Dafür herrschte im Gebäude selbst ein moderner Geist: 400 Schüler wurden dort unterrichtet, zwei Stunden Turnen hatten sie in der Woche, die Kochschülerinnen bereiteten moderne Gerichte mit weißer Schürze und weißem Häubchen vor und Koedukation gab es gar bis zur sechsten Klasse. „Danach“, sagte Rektor Friedrich Schmidt, „hat die Trennung ihre Vorteile.“ 1964 war das.

Heute sind Schrebergärten wie Schüler verschwunden, stattdessen zog die Geschichte ein. Die Schule an der Aktienstraße wurde 1969 geschlossen. Seit 1980 ist dort Mülheims Stadtarchiv untergebracht – noch.

Im Jahr 1900 öffneten sich die Türen zum ersten Mal für Schüler. Damals hieß sie Schule an der Cleveschen Straße. Seitdem wurde sie mehrfach umbenannt, in Zinkhüttenschule, in Schlagerschule, in Schule an der Engelbertuskirche und zuletzt in Schule an der Aktienstraße. Das rote, wuchtige Bauwerk blieb äußerlich unverändert, im Inneren tat sich jedoch eine Menge.

400 Schüler im Jahr 1964

Rund 400 Schüler wurden 1964 unterrichtet, doch danach brachen die Schülerzahlen ein. 1969 drückten dort nur noch 127 Kinder die Schulbank – laut dem damals erlassenen NRW-Schulgesetz zu wenig.

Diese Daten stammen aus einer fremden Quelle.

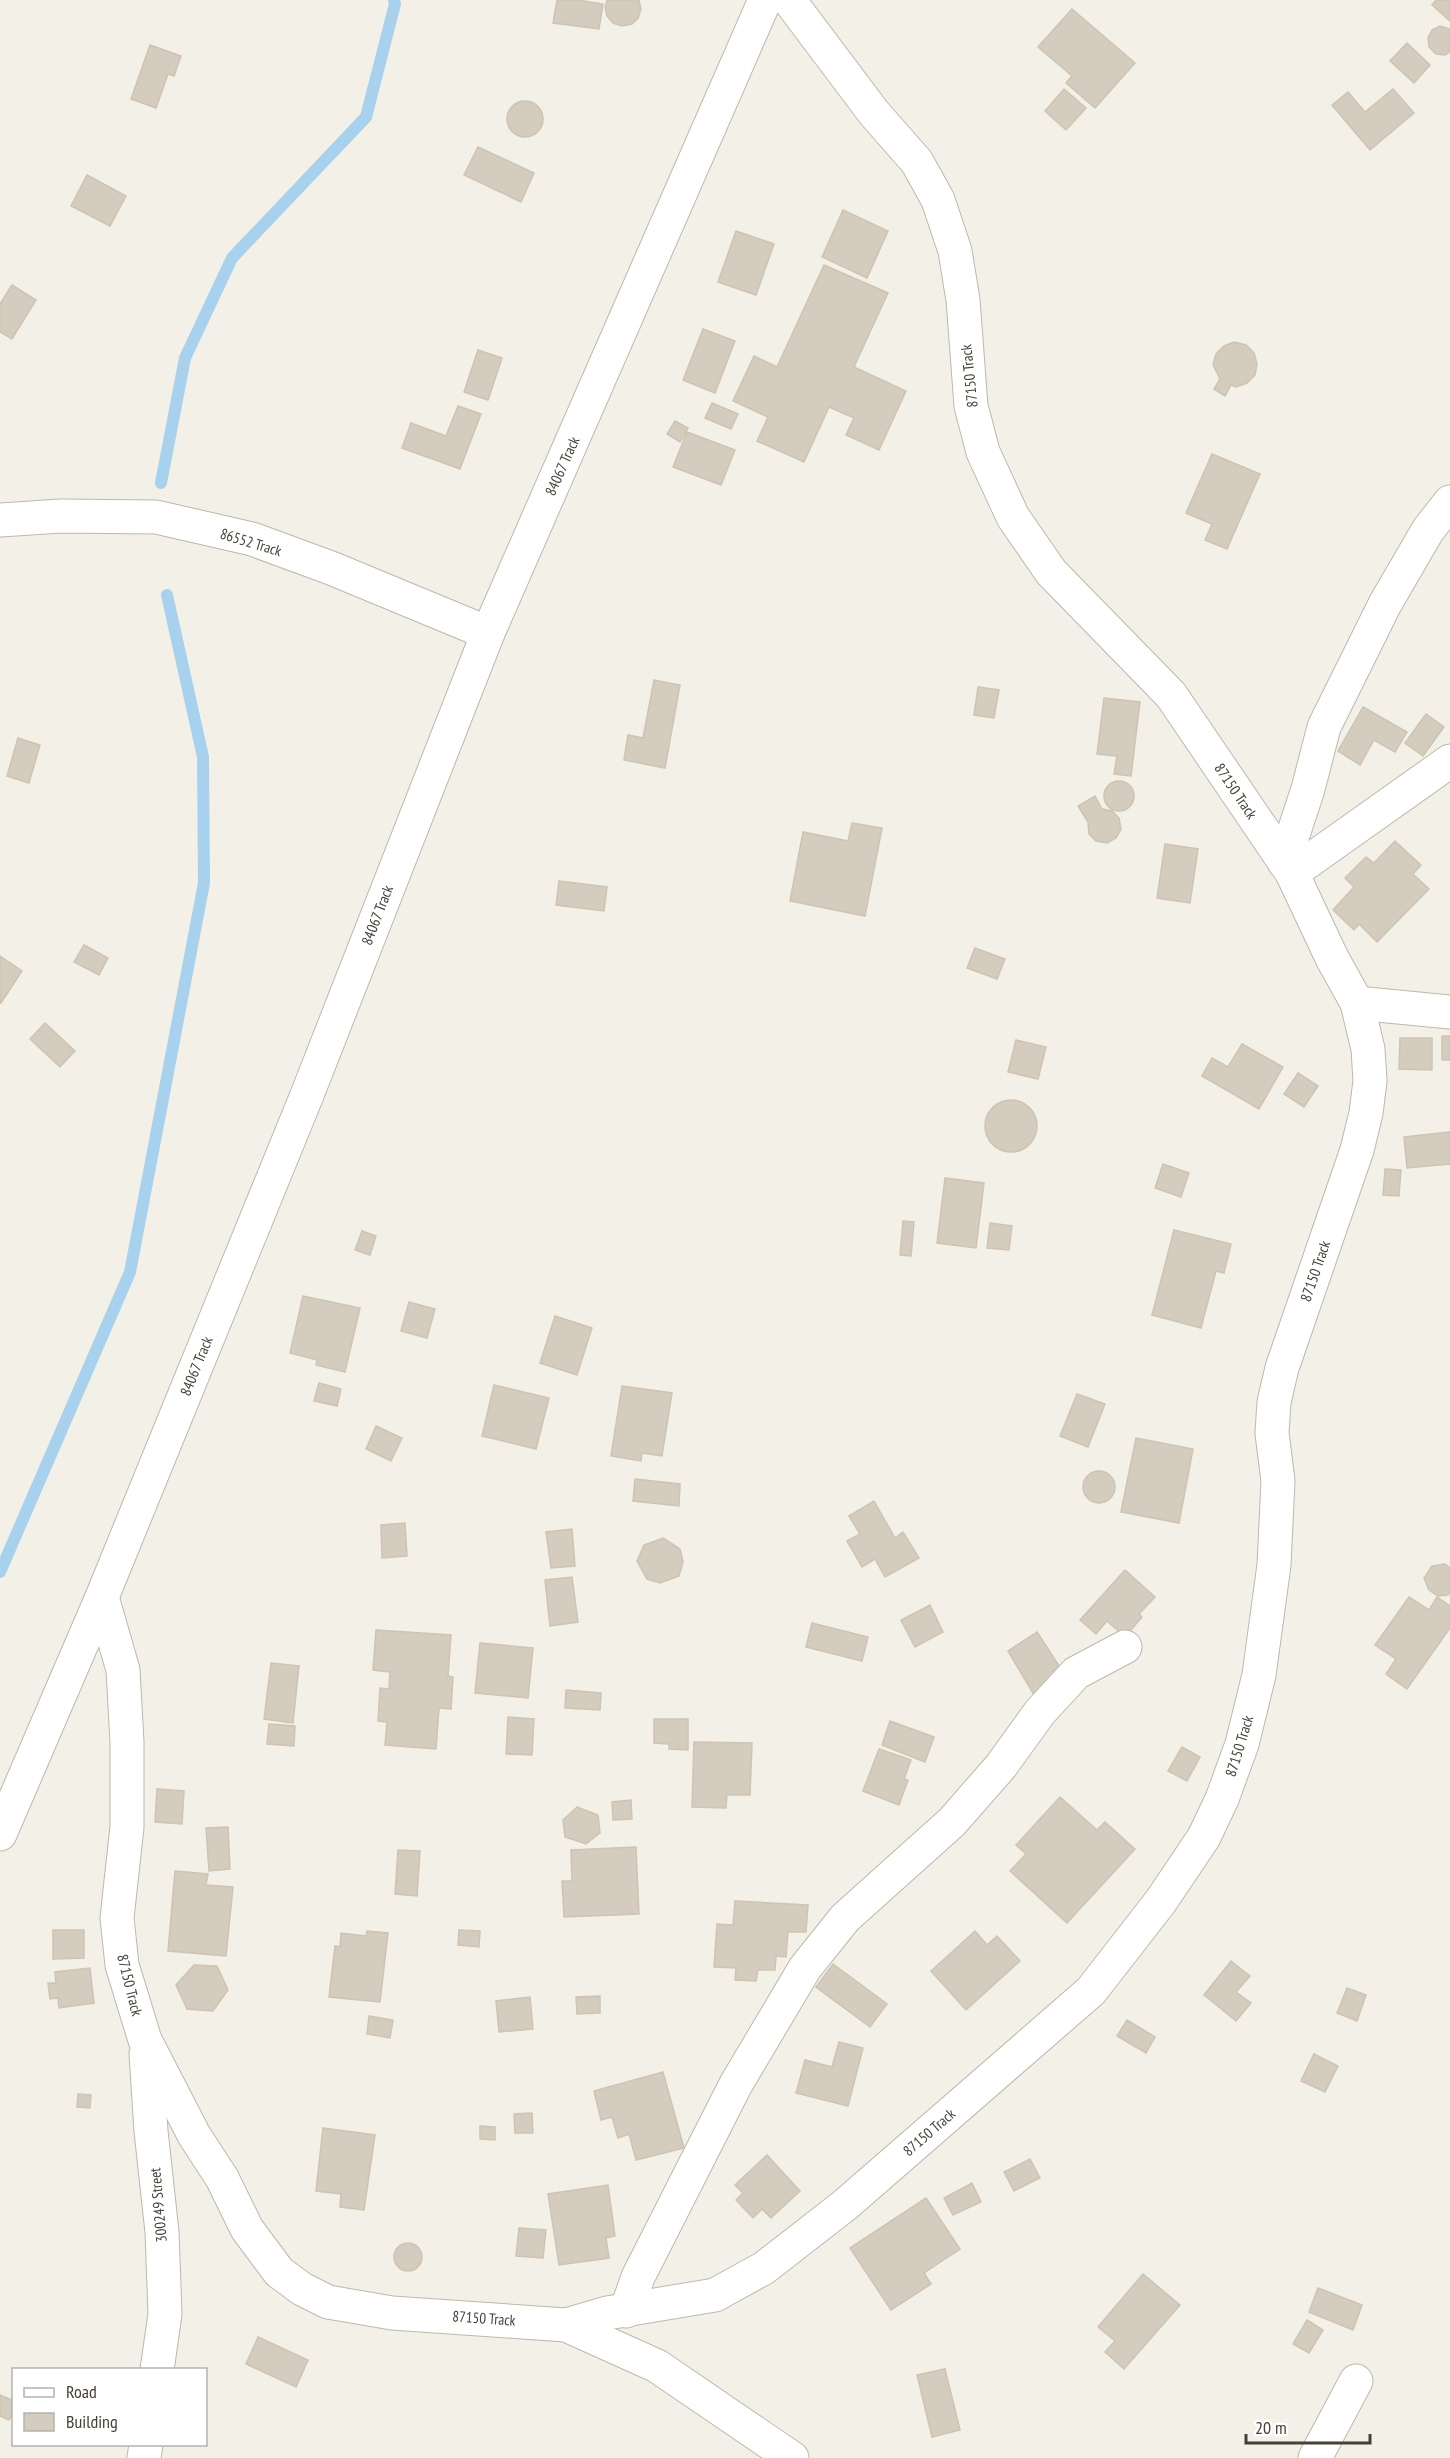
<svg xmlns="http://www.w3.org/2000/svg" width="1450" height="2458" font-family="'PT Sans Narrow',sans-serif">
	<rect width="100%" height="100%" fill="#f3f0e8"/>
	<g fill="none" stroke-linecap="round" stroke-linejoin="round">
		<g stroke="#a7d1ed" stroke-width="12">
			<path d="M161,483L185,358L232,258L366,117L395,4L394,0"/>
			<path d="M0,1572L130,1272L204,883L203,757L167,595"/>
		</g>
	</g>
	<g fill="#d4ccbe" stroke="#cfc3b1" stroke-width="1.5">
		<path d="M557,0H578L603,4L599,29L553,23Z"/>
		<path d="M607,0H639L641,9L638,18L632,24L622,26L613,23L607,16L605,7Z"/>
		<path d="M1436,0H1450V21L1432,5Z"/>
		<path d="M1072,9L1135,63L1095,108L1066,83L1072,76L1038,47Z"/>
		<path d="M1440,26L1450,29V52L1445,55L1436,54L1429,47L1428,38L1432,30Z"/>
		<path d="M1407,43L1430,65L1414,83L1390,61Z"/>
		<path d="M150,45L181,56L174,76L168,74L156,108L131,99Z"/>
		<path d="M1064,89L1086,108L1066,130L1045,111Z"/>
		<path d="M1393,89L1414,113L1370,150L1332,105L1348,92L1365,112Z"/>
		<circle cx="525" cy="119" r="18"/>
		<path d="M478,147L534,173L521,202L464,175Z"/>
		<path d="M87,175L126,196L110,226L71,206Z"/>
		<path d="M843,210L888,231L867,278L822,257Z"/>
		<path d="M736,231L774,244L756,295L718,282Z"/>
		<path d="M824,265L888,293L854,367L906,391L879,450L846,435L854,418L829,407L804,462L757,441L768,417L733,401L754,356L777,367Z"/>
		<path d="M12,285L36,300L12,339L0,332V304Z"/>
		<path d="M703,329L735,341L715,393L683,380Z"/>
		<path d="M1234,342L1246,345L1254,353L1257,364L1255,375L1247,383L1236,387L1231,385L1225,396L1214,389L1220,379L1213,365L1216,354L1224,346Z"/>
		<path d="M478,350L502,358L488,400L464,392Z"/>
		<path d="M712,403L738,414L731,429L705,418Z"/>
		<path d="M458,406L481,414L460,469L402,448L411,423L446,436Z"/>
		<path d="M675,421L688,428L680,442L667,434Z"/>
		<path d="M687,432L735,450L721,485L673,467Z"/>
		<path d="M1212,454L1260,474L1227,549L1205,540L1212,524L1186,513Z"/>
		<path d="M654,680L680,685L665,768L624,760L628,735L643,738Z"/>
		<path d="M978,687L999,690L994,718L974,715Z"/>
		<path d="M1104,698L1140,702L1131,776L1114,774L1117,756L1097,754Z"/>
		<path d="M1363,707L1407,732L1395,752L1374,740L1360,765L1338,751Z"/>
		<path d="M1426,714L1444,727L1423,756L1405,743Z"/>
		<path d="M18,738L40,745L29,783L7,776Z"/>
		<circle cx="1119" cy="796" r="15"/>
		<path d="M1095,796L1102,809L1112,811L1119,818L1121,829L1116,838L1107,843L1096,841L1089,834L1088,822L1078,806Z"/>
		<path d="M852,823L882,828L865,916L790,901L803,832L848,841Z"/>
		<path d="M1395,841L1421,865L1413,874L1429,889L1377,942L1359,924L1354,930L1333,910L1354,887L1345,878L1366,857L1374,863Z"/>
		<path d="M1165,844L1198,849L1190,903L1157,898Z"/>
		<path d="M559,881L607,887L604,911L556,905Z"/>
		<path d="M84,945L108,958L99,975L74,962Z"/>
		<path d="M975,948L1005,959L997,979L967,968Z"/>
		<path d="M0,956L22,971L1,1003L0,1002Z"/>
		<path d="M45,1023L75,1051L60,1067L30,1039Z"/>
		<rect x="1442" y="1036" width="8" height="24"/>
		<path d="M1400,1038H1432V1070L1399,1069Z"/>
		<path d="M1016,1040L1046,1047L1038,1079L1008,1072Z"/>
		<path d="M1242,1044L1283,1067L1259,1109L1202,1076L1212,1058L1228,1067Z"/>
		<path d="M1298,1073L1318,1086L1304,1107L1284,1094Z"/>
		<circle cx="1011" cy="1126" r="26"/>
		<path d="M1450,1132V1164L1407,1168L1404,1137Z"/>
		<path d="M1163,1164L1189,1173L1181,1197L1155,1188Z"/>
		<path d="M1385,1169L1401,1170L1399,1196L1383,1195Z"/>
		<path d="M945,1178L984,1183L976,1248L937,1243Z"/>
		<path d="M903,1221L914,1222L911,1256L900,1255Z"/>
		<path d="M990,1223L1012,1226L1009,1250L987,1248Z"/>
		<path d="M1174,1230L1231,1244L1224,1273L1216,1271L1201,1328L1152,1315Z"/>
		<path d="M362,1231L376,1236L370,1255L355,1250Z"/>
		<path d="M303,1296L360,1308L345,1372L316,1365L317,1360L290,1353Z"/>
		<path d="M409,1302L435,1309L427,1338L401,1331Z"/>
		<path d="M555,1316L592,1328L577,1375L540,1363Z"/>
		<path d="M319,1383L341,1389L337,1406L314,1401Z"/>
		<path d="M494,1385L549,1398L536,1449L482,1436Z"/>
		<path d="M622,1386L672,1393L662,1456L642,1453L641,1461L611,1456Z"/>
		<path d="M1077,1394L1105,1404L1088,1447L1060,1436Z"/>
		<path d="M376,1426L402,1438L391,1461L366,1449Z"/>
		<path d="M1136,1438L1193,1449L1179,1523L1121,1512Z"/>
		<circle cx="1099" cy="1487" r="16"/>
		<path d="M635,1479L680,1484L679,1506L633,1501Z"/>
		<path d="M874,1501L895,1538L903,1532L919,1558L885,1577L875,1559L862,1567L847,1541L860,1534L849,1516Z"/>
		<path d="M405,1523L407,1556L382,1558L381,1525Z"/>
		<path d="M572,1529L575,1566L551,1568L546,1532Z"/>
		<path d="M663,1538L680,1549L683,1562L679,1576L660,1583L647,1579L637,1561L644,1545Z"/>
		<path d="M1445,1564L1450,1568V1593L1448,1595L1438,1596L1429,1590L1424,1578L1432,1566Z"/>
		<path d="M1125,1570L1155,1597L1139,1614L1142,1617L1125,1637L1107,1621L1096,1634L1080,1620Z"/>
		<path d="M572,1577L578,1622L550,1626L545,1580Z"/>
		<path d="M1409,1597L1429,1610L1437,1597L1450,1606V1628L1407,1689L1386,1674L1396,1659L1375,1645Z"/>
		<path d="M930,1605L943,1632L915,1647L901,1620Z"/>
		<path d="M812,1623L868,1637L862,1661L806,1647Z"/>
		<path d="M376,1630L451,1635L448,1676L453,1677L451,1709L439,1708L436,1749L385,1745L387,1722L378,1721L380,1688L389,1689L390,1672L373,1670Z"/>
		<path d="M1037,1632L1065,1675L1034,1695L1008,1651Z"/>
		<path d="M480,1643L533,1648L528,1698L475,1693Z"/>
		<path d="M271,1663L299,1666L293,1723L264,1719Z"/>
		<path d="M566,1690L601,1693L600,1710L565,1708Z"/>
		<path d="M508,1717L534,1719L532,1755L506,1754Z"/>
		<path d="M654,1719H688V1750L669,1749V1744L654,1743Z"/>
		<path d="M890,1721L934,1737L925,1762L882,1745Z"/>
		<path d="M269,1724L295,1726L294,1746L267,1744Z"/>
		<path d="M694,1742L752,1743L750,1795H727L726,1808L692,1807Z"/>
		<path d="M1182,1747L1200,1757L1187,1781L1168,1771Z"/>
		<path d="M879,1749L911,1760L904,1779L908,1780L899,1805L863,1791Z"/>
		<path d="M157,1789L184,1791L182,1824L155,1822Z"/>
		<path d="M1060,1797L1097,1830L1105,1822L1135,1849L1067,1923L1010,1871L1026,1854L1016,1845Z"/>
		<path d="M631,1800L632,1819L613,1820L612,1802Z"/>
		<path d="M577,1807L598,1815L600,1833L586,1844L565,1837L563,1820Z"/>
		<path d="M228,1827L230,1869L209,1871L206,1828Z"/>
		<path d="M636,1847L639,1914L564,1917L562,1881H572L571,1850Z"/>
		<path d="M398,1850L420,1851L417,1896L395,1894Z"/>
		<path d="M175,1871L208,1874L206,1885L233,1887L226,1956L168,1951Z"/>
		<path d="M735,1901L808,1905L806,1932H788L786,1957L776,1956L775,1970H758L756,1981L735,1980L736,1968L714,1967L717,1924L733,1925Z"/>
		<path d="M53,1930H84V1958L53,1959Z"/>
		<path d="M459,1930L480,1931L479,1947L458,1945Z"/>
		<path d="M367,1931L388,1933L380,2002L329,1997L335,1946L340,1947L341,1933L366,1936Z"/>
		<path d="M975,1931L987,1945L997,1936L1020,1961L966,2010L931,1971Z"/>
		<path d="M1231,1961L1250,1976L1236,1992L1251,2003L1236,2021L1204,1995Z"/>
		<path d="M833,1964L887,2004L870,2027L816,1987Z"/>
		<path d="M194,1965L217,1966L228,1990L213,2011L187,2009L176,1985Z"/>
		<path d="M90,1968L94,2003L59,2008L58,1998L50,1999L48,1983H56L55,1972Z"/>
		<path d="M1347,1988L1366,1995L1357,2021L1337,2013Z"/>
		<path d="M600,1996V2013L577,2014L576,1997Z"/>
		<path d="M530,1997L533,2029L499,2032L496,2001Z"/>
		<path d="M369,2016L393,2020L390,2038L367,2034Z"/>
		<path d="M1127,2020L1155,2037L1146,2053L1117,2036Z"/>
		<path d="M839,2042L863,2048L848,2106L796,2093L805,2060L832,2067Z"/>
		<path d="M1314,2054L1338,2066L1325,2092L1301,2081Z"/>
		<path d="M663,2072L684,2148L636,2160L629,2134L618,2138L612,2117L601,2120L594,2091Z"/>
		<path d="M78,2094L91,2095L90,2108L77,2107Z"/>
		<path d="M532,2113L533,2133H515L514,2114Z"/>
		<path d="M480,2126L495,2127V2140L480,2139Z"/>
		<path d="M323,2128L375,2135L364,2210L340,2207L341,2194L316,2191Z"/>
		<path d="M767,2155L800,2191L771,2218L762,2209L753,2218L736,2200L743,2193L735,2185Z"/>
		<path d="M1030,2159L1040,2178L1014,2191L1004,2172Z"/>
		<path d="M972,2183L981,2202L953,2215L944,2198Z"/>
		<path d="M608,2185L615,2236L606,2238L609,2258L559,2265L548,2194Z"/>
		<path d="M926,2198L960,2249L924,2273L931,2284L891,2310L850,2248Z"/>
		<path d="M519,2228L546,2230L543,2258L516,2256Z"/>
		<circle cx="408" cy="2257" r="14"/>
		<path d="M1143,2274L1180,2305L1124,2369L1105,2352L1115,2341L1098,2327Z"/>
		<path d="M1318,2288L1362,2305L1353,2330L1309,2312Z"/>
		<path d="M1307,2320L1323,2330L1309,2353L1293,2344Z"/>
		<path d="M258,2337L308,2360L296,2387L246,2364Z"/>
		<path d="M945,2369L960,2430L932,2437L917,2375Z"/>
		<path d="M0,2395L14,2401V2411L9,2420L0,2416Z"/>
	</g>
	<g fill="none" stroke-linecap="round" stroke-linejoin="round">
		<defs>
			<g id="minor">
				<path d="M0,520L61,516L156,517L252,539L331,568L488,633"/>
				<path d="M1284,862L1308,789L1324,727L1385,604L1428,530L1450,502"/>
				<path d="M1292,873L1450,761"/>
				<path d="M1357,1003L1450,1012"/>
				<path d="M102,1597L123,1670L127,1742V1827L117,1918L122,1965L145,2040L194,2135L222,2178L247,2229L279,2272L302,2289L328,2302L392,2313L566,2325L607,2313L715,2295L764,2268L845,2205L1091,1991L1161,1901L1204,1837L1222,1799L1242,1744L1259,1675L1274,1565L1278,1481L1272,1433L1274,1402L1282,1368L1357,1150L1366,1113L1370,1081L1368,1049L1357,1003L1332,958L1292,873L1171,695L1051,572L1013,517L983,452L971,406L963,300L955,251L938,200L917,162L874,113L789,0"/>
				<path d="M0,1834L102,1597L307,1095L488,633L765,0"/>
				<path d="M146,2054L151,2131L162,2232L165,2314L157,2370"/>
				<path d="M626,2311L638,2277L736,2084L805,1968L845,1918L952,1822L1001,1766L1040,1712L1076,1673L1125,1647"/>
				<path d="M566,2325L657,2366L792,2458"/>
				<path d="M144,2458L146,2444"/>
				<path d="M1315,2458L1356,2381"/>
			</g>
		</defs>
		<use href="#minor" stroke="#beb8ab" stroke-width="35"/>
		<use href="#minor" stroke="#fff" stroke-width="33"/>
	</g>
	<g text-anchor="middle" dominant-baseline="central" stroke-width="4.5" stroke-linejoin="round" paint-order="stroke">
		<g font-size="15" fill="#464037" stroke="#fff">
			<text transform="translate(969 376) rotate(-96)">87150 Track</text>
			<text transform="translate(562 466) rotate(-66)">84067 Track</text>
			<text transform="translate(251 542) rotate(17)">86552 Track</text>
			<text transform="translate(1236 791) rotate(56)">87150 Track</text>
			<text transform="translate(377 915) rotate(-69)">84067 Track</text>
			<text transform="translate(1315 1271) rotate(-71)">87150 Track</text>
			<text transform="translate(196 1366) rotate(-68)">84067 Track</text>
			<text transform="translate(1239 1746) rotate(-73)">87150 Track</text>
			<text transform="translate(130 1985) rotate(76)">87150 Track</text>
			<text transform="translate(929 2132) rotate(-41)">87150 Track</text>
			<text transform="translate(158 2205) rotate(-95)">300249 Street</text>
			<text transform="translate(484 2318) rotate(4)">87150 Track</text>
		</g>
	</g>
	<rect x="12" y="2368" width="195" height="78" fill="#ffffff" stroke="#b5b3af" stroke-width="1.5"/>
	<rect x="24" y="2388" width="30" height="9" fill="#ffffff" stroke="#b5b3af" stroke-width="1.5"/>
	<text x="66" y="2398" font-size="18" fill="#464037">Road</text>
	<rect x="24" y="2413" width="30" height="18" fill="#d4ccbe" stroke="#b5b3af" stroke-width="1.5"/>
	<text x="66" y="2428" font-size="18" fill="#464037">Building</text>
	<path d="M1246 2434v9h124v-9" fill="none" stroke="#464037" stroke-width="3"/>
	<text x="1255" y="2434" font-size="18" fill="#464037" stroke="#ffffff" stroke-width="4.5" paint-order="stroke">20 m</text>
</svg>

Das legte fest, dass jede Schule pro Jahrgang vier Klassen mit 40 Schülern benötigte, um fortzubestehen. Nur um fünf Prozent durfte diese Zahl unterschritten werden. Die Mindestzahl von 152 Schülern schien an der Aktienstraße unerreichbar. Sie war die elfte Grundschule, die aufgrund des neuen Gesetzes in Mülheim aufgelöst wurde.

Das Gebäude stand lange leer. Obwohl bereits 1972 angeregt wurde, in den Räumen ein Mülheimer Stadtarchiv einzurichten, zog es erst 1980 tatsächlich dort ein. Vorher waren die einzelnen städtischen Ämter für die Bewahrung und Überlieferung der lokalen Historie zuständig. 400 000 DM kostet der Umbau – und prompt wurde ein trostloser Kasten in der journalistischen Bewertung zu einem „ansehnlich restaurierten Baudenkmal“.

Die mit Glasbausteinen umfasste Brandschutztür hinter der braunen Eingangstür zeugt noch heute vom damaligen Zeitgeist. Auch die beige-farbenen Wände erinnern an das Jahr 1980, ebenso die zweckmäßigen Regale aus Metall, die sich schon auf den Bildern von der Einweihung finden lassen.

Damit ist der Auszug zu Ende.